Just as well, people with mental illnesses are held to a specific social standard when it comes to limitations—that is, they are told that their disability is their problem and that because it can’t be seen, it must not exist—or it does exist, but doesn’t impact that person’s life at all.
The problem with this is that it puts the blame of having a mental illness on the person who has the disability. When I tell other people that I cannot do something, often times they will argue with me about how “I would feel better if I just tried harder” or that I should push myself to make deadlines and make things more convenient for the people around me.
In other words, I get told a lot that my mental disabilities are inconvenient for other people because they have to accommodate me, and that makes me a hassle or a burden.
Having a mental disability does not make me a burden.
Some days are easier than others, and sometimes I can do these things.

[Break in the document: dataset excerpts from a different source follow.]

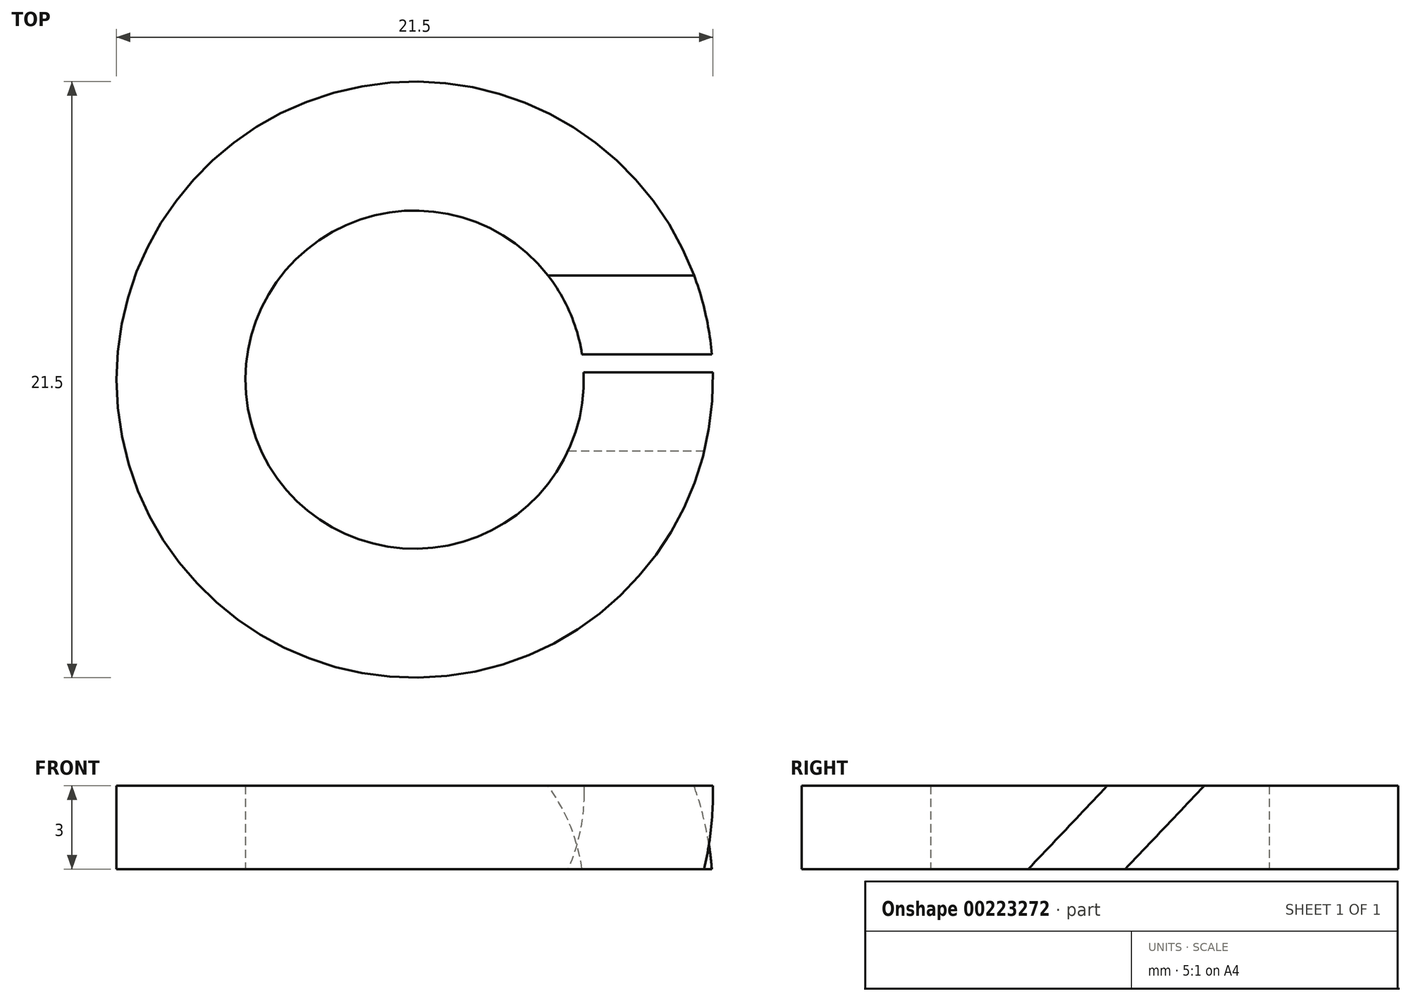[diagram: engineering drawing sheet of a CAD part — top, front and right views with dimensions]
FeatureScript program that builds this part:
annotation { "Feature Type Name" : "Feature", "Feature Type Description" : "" }
export const myFeature = defineFeature(function(context is Context, id is Id, definition is map)
    precondition{}
    {
        {
            var Q0;
            Q0=qCreatedBy(makeId("Top.planeOp"),FACE);
            var sketch = newSketch(context, id + "F0", { "sketchPlane" : qUnion([Q0])});
            skCircle(sketch, "E0", {"center": v(0, 0) * mm, "radius": 10.75 * mm});
            skCircle(sketch, "E1", {"center": v(0, 0) * mm, "radius": 6.1 * mm});
            skSolve(sketch);
        }
        {
            var Q0;
            Q0 = qSketchRegion(id + "F0", true);
            extrude(context, id + "F1", {"entities" : qUnion([Q0]), "depth" : 3 * mm});
        }
        {
            var Q0;
            Q0=qCreatedBy(makeId("Right.planeOp"),FACE);
            var sketch = newSketch(context, id + "F2", { "sketchPlane" : qUnion([Q0])});
            skLineSegment(sketch, "E2", {"start": v(1.4, 4.2) * mm, "end": v(-3.5, -0.96) * mm});
            skLineSegment(sketch, "E3", {"start": v(-3.5, -0.96) * mm, "end": v(0, -0.96) * mm});
            skLineSegment(sketch, "E4", {"start": v(0, -0.96) * mm, "end": v(4.2, 3.46) * mm});
            skLineSegment(sketch, "E5", {"start": v(4.2, 3.46) * mm, "end": v(1.4, 4.2) * mm});
            skSolve(sketch);
        }
        {
            var Q0;
            Q0 = qSketchRegion(id + "F2", true);
            extrude(context, id + "F3", {"entities" : qUnion([Q0]), "operationType" : NewBodyOperationType.REMOVE, "depth" : 25 * mm});
        }
    });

However, there are bad times where I absolutely cannot function and there is no way I can hold that same standard. When times are bad, and other people want me to push through my disability, it is often at my risk. It causes me more emotional damage and causes me more fatigue—in other words, someone without my disability would be able to do many of these tasks easily.
Saying I cannot do something is not a sign of weakness—it is a sign that I know the limitations of my disability, and that I am doing everything in my power to take care of myself.

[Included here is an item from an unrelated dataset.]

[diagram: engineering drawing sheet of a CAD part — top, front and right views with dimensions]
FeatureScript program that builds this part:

Just because someone else can do it, does not mean that I can do it. Just because someone else could get up today and go to work and exercise and do three hours of studying does not mean that I have to.
I have to be able to live my life by my own expectations. If I don’t do this, it actually makes me more depressed because I am not able to work with myself as I am. It creates a cycle of self-loathing, which feeds into my depression.

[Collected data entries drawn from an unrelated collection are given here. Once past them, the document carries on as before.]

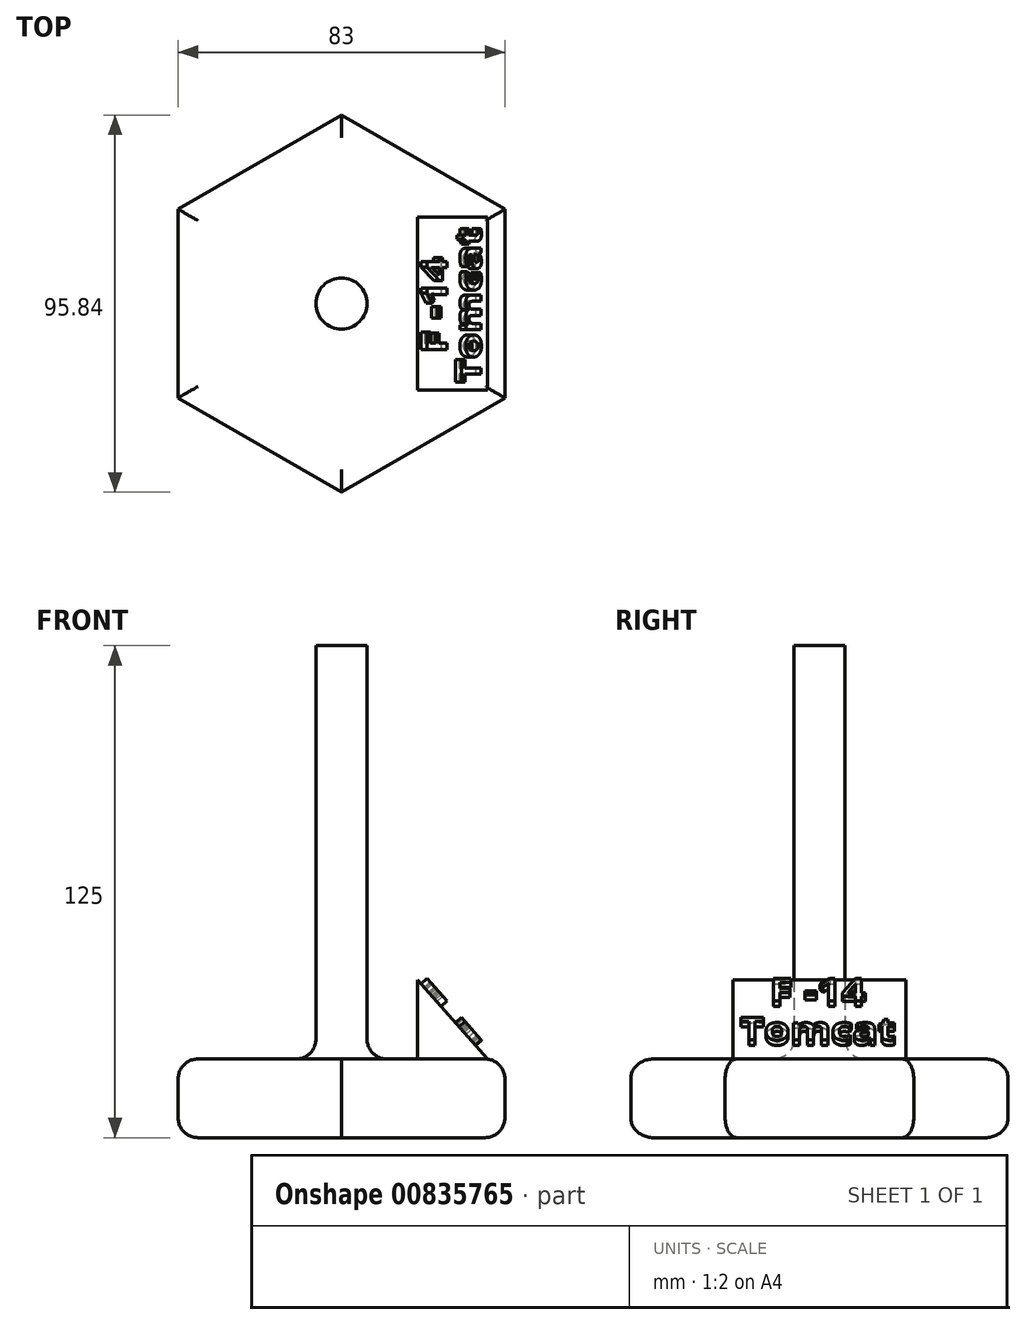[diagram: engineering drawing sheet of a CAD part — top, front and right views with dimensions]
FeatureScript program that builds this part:
annotation { "Feature Type Name" : "Feature", "Feature Type Description" : "" }
export const myFeature = defineFeature(function(context is Context, id is Id, definition is map)
    precondition{}
    {
        {
            var Q0;
            Q0=qCreatedBy(makeId("Top.planeOp"),FACE);
            var sketch = newSketch(context, id + "F0", { "sketchPlane" : qUnion([Q0])});
            skCircle(sketch, "E0.cCircle", {"center": v(0, 0) * mm, "radius": 41.5 * mm, "construction": true});
            skLineSegment(sketch, "E0.0", {"start": v(41.5, 23.96) * mm, "end": v(41.5, -23.96) * mm});
            skLineSegment(sketch, "E0.1", {"start": v(41.5, -23.96) * mm, "end": v(0, -47.92) * mm});
            skLineSegment(sketch, "E0.2", {"start": v(0, -47.92) * mm, "end": v(-41.5, -23.96) * mm});
            skLineSegment(sketch, "E0.3", {"start": v(-41.5, -23.96) * mm, "end": v(-41.5, 23.96) * mm});
            skLineSegment(sketch, "E0.4", {"start": v(-41.5, 23.96) * mm, "end": v(0, 47.92) * mm});
            skLineSegment(sketch, "E0.5", {"start": v(0, 47.92) * mm, "end": v(41.5, 23.96) * mm});
            skPoint(sketch, "E0.0.midPoint", {"position": v(41.5, 0) * mm});
            skCircle(sketch, "E1", {"center": v(0, 0) * mm, "radius": 6.5 * mm});
            skSolve(sketch);
        }
        {
            var Q0;
            Q0 = qSketchRegion(id + "F0", true);
            extrude(context, id + "F1", {"entities" : qUnion([Q0]), "depth" : 20 * mm, "offsetDistance" : 25 * mm});
        }
        {
            var Q0;
            Q0=makeQuery(id+"F0.imprint","IMPRINT",FACE,{"disambiguationData":[TD([[makeQuery(id+"F0.imprint","IMPRINT",EDGE,{"derivedFrom":sQuery(id+"F0.wireOp",EDGE,"E1")}),1.0]])]});
            extrude(context, id + "F2", {"entities" : qUnion([Q0]), "operationType" : NewBodyOperationType.ADD, "depth" : 125 * mm, "offsetDistance" : 25 * mm});
        }
        {
            var Q0;
            Q0=makeQuery(id+"F1.opExtrude","CAP_FACE",FACE,{"disambiguationData":[OSD([sQuery(id+"F0.wireOp",EDGE,"E0.0"),sQuery(id+"F0.wireOp",EDGE,"E0.1"),sQuery(id+"F0.wireOp",EDGE,"E0.2"),sQuery(id+"F0.wireOp",EDGE,"E0.3"),sQuery(id+"F0.wireOp",EDGE,"E0.4"),sQuery(id+"F0.wireOp",EDGE,"E0.5"),sQuery(id+"F0.wireOp",EDGE,"E1")])],"isStart":false});
            var Q1;
            Q1=makeQuery(id+"F1.opExtrude","CAP_EDGE",EDGE,{"disambiguationData":[OSD([sQuery(id+"F0.wireOp",EDGE,"E0.4")])],"isStart":true});
            var Q2;
            Q2=makeQuery(id+"F1.opExtrude","CAP_EDGE",EDGE,{"disambiguationData":[OSD([sQuery(id+"F0.wireOp",EDGE,"E0.3")])],"isStart":true});
            var Q3;
            {var subQ0=sQuery(id+"F0.wireOp",EDGE,"E1");Q3=makeQuery(id+"F2.boolean.opBoolean","MERGE",FACE,{"derivedFrom":[makeQuery(id+"F1.opExtrude","CAP_FACE",FACE,{"disambiguationData":[OSD([sQuery(id+"F0.wireOp",EDGE,"E0.0"),sQuery(id+"F0.wireOp",EDGE,"E0.1"),sQuery(id+"F0.wireOp",EDGE,"E0.2"),sQuery(id+"F0.wireOp",EDGE,"E0.3"),sQuery(id+"F0.wireOp",EDGE,"E0.4"),sQuery(id+"F0.wireOp",EDGE,"E0.5"),subQ0])],"isStart":true}),makeQuery(id+"F2.opExtrude","CAP_FACE",FACE,{"disambiguationData":[OSD([subQ0])],"isStart":true})]});}
            var Q4;
            Q4=makeQuery(id+"F1.opExtrude","CAP_EDGE",EDGE,{"disambiguationData":[OSD([sQuery(id+"F0.wireOp",EDGE,"E1")])],"isStart":false});
            fillet(context, id + "F3", {"entities" : qUnion([Q0, Q1, Q2, Q3, Q4]), "radius" : 5 * mm, "tangentPropagation" : true, "allowEdgeOverflow" : false});
        }
        {
            var Q0;
            Q0=qCreatedBy(makeId("Front.planeOp"),FACE);
            var sketch = newSketch(context, id + "F4", { "sketchPlane" : qUnion([Q0])});
            skLineSegment(sketch, "E2", {"start": v(19.33, 20.05) * mm, "end": v(19.33, 40.09) * mm});
            skLineSegment(sketch, "E3", {"start": v(19.33, 40.09) * mm, "end": v(37.04, 20.05) * mm});
            skLineSegment(sketch, "E4", {"start": v(37.04, 20.05) * mm, "end": v(19.33, 20.05) * mm});
            skSolve(sketch);
        }
        {
            var Q0;
            Q0=makeQuery(id+"F4.imprint","IMPRINT",FACE,{"disambiguationData":[TD([[makeQuery(id+"F4.imprint","IMPRINT",EDGE,{"derivedFrom":sQuery(id+"F4.wireOp",EDGE,"E2")}),-1.0]])]});
            extrude(context, id + "F5", {"entities" : qUnion([Q0]), "endBound" : BoundingType.SYMMETRIC, "depth" : 44 * mm, "offsetDistance" : 25 * mm});
        }
        {
            var Q0;
            Q0=makeQuery(id+"F5.opExtrude","SWEPT_FACE",FACE,{"disambiguationData":[OSD([sQuery(id+"F4.wireOp",EDGE,"E3")])]});
            var sketch = newSketch(context, id + "F6", { "sketchPlane" : qUnion([Q0])});
            skText(sketch, "E5", { "text": "F -14 ", "fontName": "OpenSans-Bold.ttf"});
            const initialGuessF6  = {"E5": [-0.01266, 0.00827, 1, 0, 0.00775]};
            skSetInitialGuess(sketch, initialGuessF6);
            skSolve(sketch);
        }
        {
            var Q0;
            Q0 = qSketchRegion(id + "F6", true);
            extrude(context, id + "F7", {"entities" : qUnion([Q0]), "operationType" : NewBodyOperationType.ADD, "depth" : 2 * mm, "offsetDistance" : 25 * mm});
        }
        {
            var Q0;
            {var subQ1=sQuery(id+"F4.wireOp",EDGE,"E3");var subQ2=sQuery(id+"F4.wireOp",EDGE,"E2");Q0=makeQuery(id+"F7.boolean.opBoolean","SPLIT",FACE,{"disambiguationData":[TD([makeQuery(id+"F5.opExtrude","SWEPT_FACE",FACE,{"disambiguationData":[OSD([subQ2])]})])],"derivedFrom":makeQuery(id+"F5.opExtrude","SWEPT_FACE",FACE,{"disambiguationData":[OSD([subQ1])]})});}
            var sketch = newSketch(context, id + "F8", { "sketchPlane" : qUnion([Q0])});
            skText(sketch, "E6", { "text": "Tomcat", "fontName": "OpenSans-Bold.ttf"});
            const initialGuessF8  = {"E6": [-0.02021, -0.00489, 1, 0, 0.00765]};
            skSetInitialGuess(sketch, initialGuessF8);
            skSolve(sketch);
        }
        {
            var Q0;
            Q0=makeQuery(id+"F8.imprint","IMPRINT",FACE,{"disambiguationData":[TD([[makeQuery(id+"F8.imprint","IMPRINT",EDGE,{"derivedFrom":sQuery(id+"F8.wireOp",EDGE,"E6.sketch_text.stroke-0")}),-1.0]])]});
            var Q1;
            Q1=makeQuery(id+"F8.imprint","IMPRINT",FACE,{"disambiguationData":[TD([[makeQuery(id+"F8.imprint","IMPRINT",EDGE,{"derivedFrom":sQuery(id+"F8.wireOp",EDGE,"E6.sketch_text.stroke-8")}),-1.0]])]});
            var Q2;
            Q2=makeQuery(id+"F8.imprint","IMPRINT",FACE,{"disambiguationData":[TD([[makeQuery(id+"F8.imprint","IMPRINT",EDGE,{"derivedFrom":sQuery(id+"F8.wireOp",EDGE,"E6.sketch_text.stroke-26")}),-1.0]])]});
            var Q3;
            Q3=makeQuery(id+"F8.imprint","IMPRINT",FACE,{"disambiguationData":[TD([[makeQuery(id+"F8.imprint","IMPRINT",EDGE,{"derivedFrom":sQuery(id+"F8.wireOp",EDGE,"E6.sketch_text.stroke-54")}),-1.0]])]});
            var Q4;
            Q4=makeQuery(id+"F8.imprint","IMPRINT",FACE,{"disambiguationData":[TD([[makeQuery(id+"F8.imprint","IMPRINT",EDGE,{"derivedFrom":sQuery(id+"F8.wireOp",EDGE,"E6.sketch_text.stroke-68")}),-1.0]])]});
            var Q5;
            Q5=makeQuery(id+"F8.imprint","IMPRINT",FACE,{"disambiguationData":[TD([[makeQuery(id+"F8.imprint","IMPRINT",EDGE,{"derivedFrom":sQuery(id+"F8.wireOp",EDGE,"E6.sketch_text.stroke-93")}),-1.0]])]});
            extrude(context, id + "F9", {"entities" : qUnion([Q0, Q1, Q2, Q3, Q4, Q5]), "operationType" : NewBodyOperationType.ADD, "depth" : 2 * mm, "offsetDistance" : 25 * mm});
        }
    });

Likewise, if I say, “I can’t be around this, this situation makes me anxious,” it is not optional. My needs are not optional, by any means, and they deserve to be taken seriously. This is not being demanding; it is simply taking care of myself.
Mentally ill people deserve to take care of themselves too. Because mentally ill people are people too.
So I don’t care if my needs are inconvenient. As a human being, I reserve the right to be just as comfortable as anyone else when dealing with situations.
I am not being picky. I am not bitchy when I am standing up for myself.
I deserve to be free of things that knowingly cause panic attacks. I deserve for other people to understand my experience or being belittled for it. I deserve to be able to live with anxiety and depression and not be penalized for it.
My disabilities do not make me less of a person.
When I say that I cannot do something, it means that I cannot do it.